Comment by danmaz74
7 days ago
By the way, what I find most baffling in these discussions is that these calculations are always based only on physical goods, ignoring services, where the US usually has a positive balance - eg, with the EU, the US has a 109B positive balance. In our economies, which are more and more service based, why are services ignored?
Services are ignored by Trump for precisely the reason you mention. The big question is: What will other countries do, like Germany, who tend to export goods to the U.S. but import services. Right now, those are the countries who would rather prevent this thing from escalating, but if escalation it must be and they run out of ammunition within the scope of tariffs on goods, where will they go next?
Tariffs on services may also be less popular with the citizens.

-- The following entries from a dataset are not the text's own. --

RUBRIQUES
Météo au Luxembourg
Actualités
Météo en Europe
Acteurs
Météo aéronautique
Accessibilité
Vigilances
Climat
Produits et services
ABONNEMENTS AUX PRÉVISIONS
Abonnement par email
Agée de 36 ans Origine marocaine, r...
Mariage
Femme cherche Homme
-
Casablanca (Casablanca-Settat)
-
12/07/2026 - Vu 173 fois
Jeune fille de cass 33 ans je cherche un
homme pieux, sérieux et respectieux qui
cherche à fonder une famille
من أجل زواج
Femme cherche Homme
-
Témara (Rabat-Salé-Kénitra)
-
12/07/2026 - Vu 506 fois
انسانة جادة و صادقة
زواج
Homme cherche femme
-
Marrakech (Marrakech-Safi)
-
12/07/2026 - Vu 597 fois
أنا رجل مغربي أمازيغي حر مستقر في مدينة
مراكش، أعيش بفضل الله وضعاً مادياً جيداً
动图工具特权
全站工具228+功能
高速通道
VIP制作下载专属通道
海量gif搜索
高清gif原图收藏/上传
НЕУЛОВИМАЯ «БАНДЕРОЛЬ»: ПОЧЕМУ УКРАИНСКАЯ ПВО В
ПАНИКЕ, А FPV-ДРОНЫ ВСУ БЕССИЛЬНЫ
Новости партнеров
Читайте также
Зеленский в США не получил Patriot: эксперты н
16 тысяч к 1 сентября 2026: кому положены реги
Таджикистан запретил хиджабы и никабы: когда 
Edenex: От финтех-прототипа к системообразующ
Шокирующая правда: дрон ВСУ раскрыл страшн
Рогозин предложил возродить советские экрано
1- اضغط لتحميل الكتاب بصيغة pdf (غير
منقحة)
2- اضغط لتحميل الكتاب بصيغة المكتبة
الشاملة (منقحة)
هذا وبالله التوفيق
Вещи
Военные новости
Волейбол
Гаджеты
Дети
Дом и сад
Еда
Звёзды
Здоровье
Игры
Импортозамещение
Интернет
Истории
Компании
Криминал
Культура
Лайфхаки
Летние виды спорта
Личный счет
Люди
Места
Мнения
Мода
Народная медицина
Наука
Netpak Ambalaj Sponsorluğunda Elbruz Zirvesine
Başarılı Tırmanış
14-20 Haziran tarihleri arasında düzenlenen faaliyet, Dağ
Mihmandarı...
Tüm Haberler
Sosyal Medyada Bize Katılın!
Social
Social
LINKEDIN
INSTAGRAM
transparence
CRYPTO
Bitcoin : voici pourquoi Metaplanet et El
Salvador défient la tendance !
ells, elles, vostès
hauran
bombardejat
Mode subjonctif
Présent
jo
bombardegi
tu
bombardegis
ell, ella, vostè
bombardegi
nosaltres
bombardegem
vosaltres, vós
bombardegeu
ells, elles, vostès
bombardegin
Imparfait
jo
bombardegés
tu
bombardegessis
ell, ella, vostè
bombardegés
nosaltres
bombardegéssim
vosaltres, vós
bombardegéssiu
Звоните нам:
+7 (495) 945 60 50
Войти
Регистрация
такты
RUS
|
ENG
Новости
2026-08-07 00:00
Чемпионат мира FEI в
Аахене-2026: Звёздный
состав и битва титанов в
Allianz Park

It's not obvious that the locally produced fridge is only cheaper because of tariffs. It will be more obvious that everyone non-EU based pays more. It will also be harder to control (how will EU extract tariffs for payments I do to companies with no EU presence?)
But I don't how much about it, maybe these are already solved problems. After all VAT already exists and faces similar challenges.
There are two kinds of "services". You have jobs that are in finance and software, which make good money, and you have jobs in cosmetology and fast food, which have terrible pay. The services that we export are the former.
Your high school grad (or high school dropout) isn't going to get one of those finance or software jobs. But they could get a factory job, if we can get those back.
So the best spin I could put on this is that the emphasis is on physical goods because that's where the people who are hurting in the current economy could find real work.
(Of course, if that were the case, the reasonable thing to do would be to explain that, instead of just acting like services didn't exist as something that is traded.)